In the past couple of weeks, we’ve had a number of wrong-way crashes on Tampa Bay area highways.

Tampa Police Officer Jesse Madsen was killed by a speeding and impaired wrong-way driver on I-275 on March 9. Chief Brian Dugan said Madsen deliberately put his vehicle into the path of the wrong-way driver to protect others.


Many of you have called into our Driving Tampa Bay Forward Tipline to ask why the state doesn’t use spike strips on entrance/exit ramps to prevent this.

In fact, FDOT says they get this question multiple times a month, too!

Here’s their answer:

Tire-spike barriers have been tested to determine if they could be used at off-ramps to stop vehicles from entering the wrong way and they were found to be unsuitable.
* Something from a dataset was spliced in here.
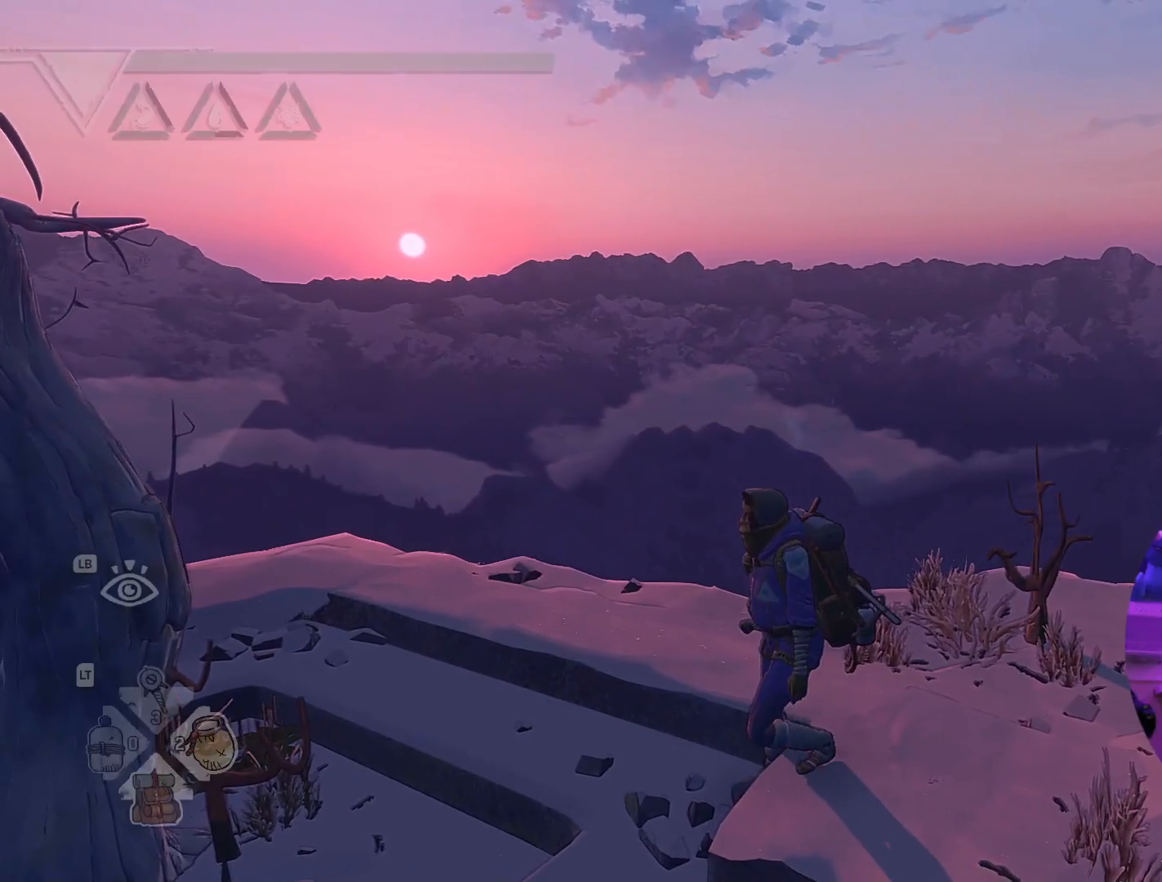
{"buttons": [], "left_stick": "center", "right_stick": "center", "events": []}
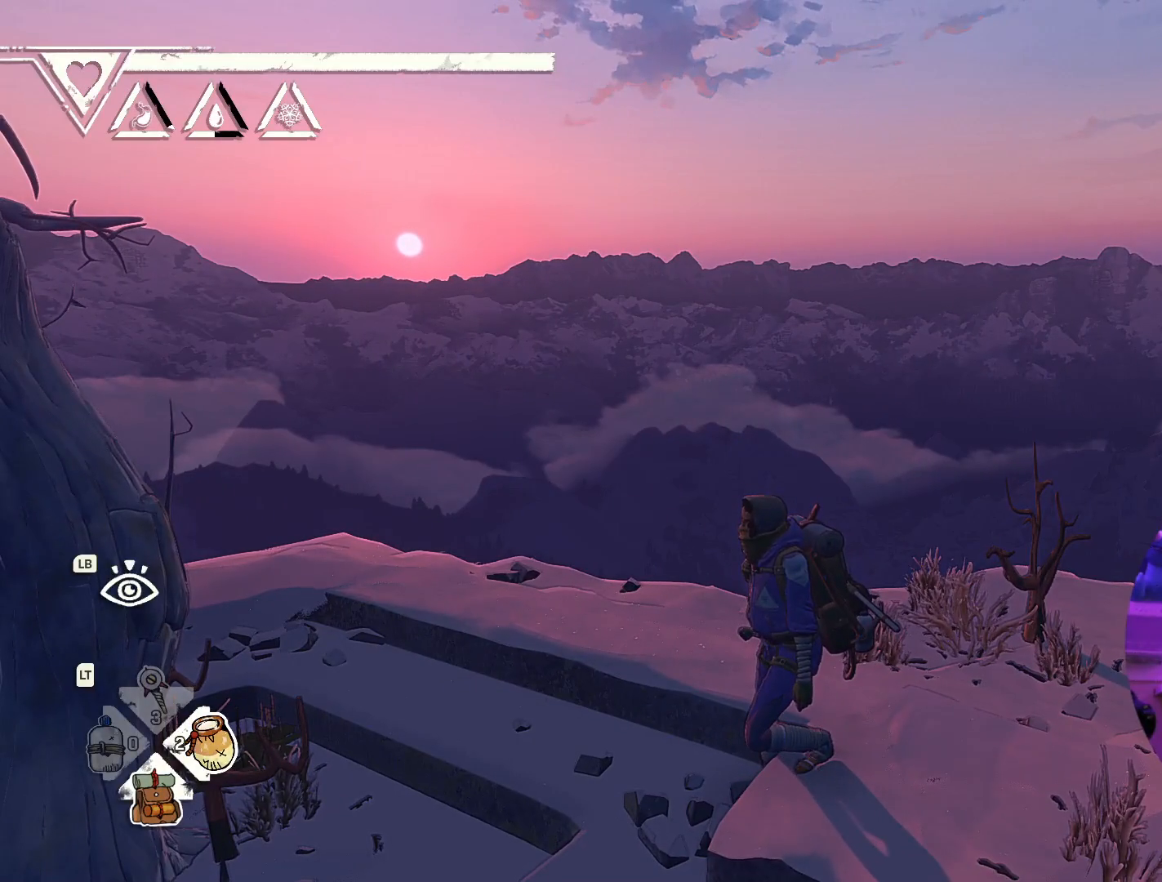
{"buttons": [], "left_stick": "center", "right_stick": "center", "events": []}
The spikes, even when modified in shape, did not cause the tires to deflate quickly enough to prevent a vehicle from entering the freeway. Also, under high-volume traffic, the spikes broke, leaving stubs that damaged the tires of right-way driving vehicles. In addition, if law enforcement vehicles or emergency medical personnel need to travel up a ramp in the wrong direction to assist motorists etc. – this would prevent them from doing so. Tire spike strips are designed for very low-speed locations. They are effective when used in parking lots and parking garages. They are intended for installation at locations where speeds do not exceed 5 mph. They are not designed to work at high-speed, high-volume traffic locations such as freeway exit ramps.

The Florida Department of Transportation currently has active projects in the Tampa Bay area to try and help address wrong-way crashes. These programs include flashing signs at exit ramps with radar detection, which trigger and notify the driver they are traveling in the wrong direction. Once triggered, an alert is immediately sent to FDOT and law enforcement officials, and a wrong-way driver alert is broadcast on the electronic message boards along the interstate system. Another component of the pilot programs is the increase in wrong-way signage, roadway reflectors and large painted pavement markings to help motorists identify the proper entrance and exit ramps of the interstate.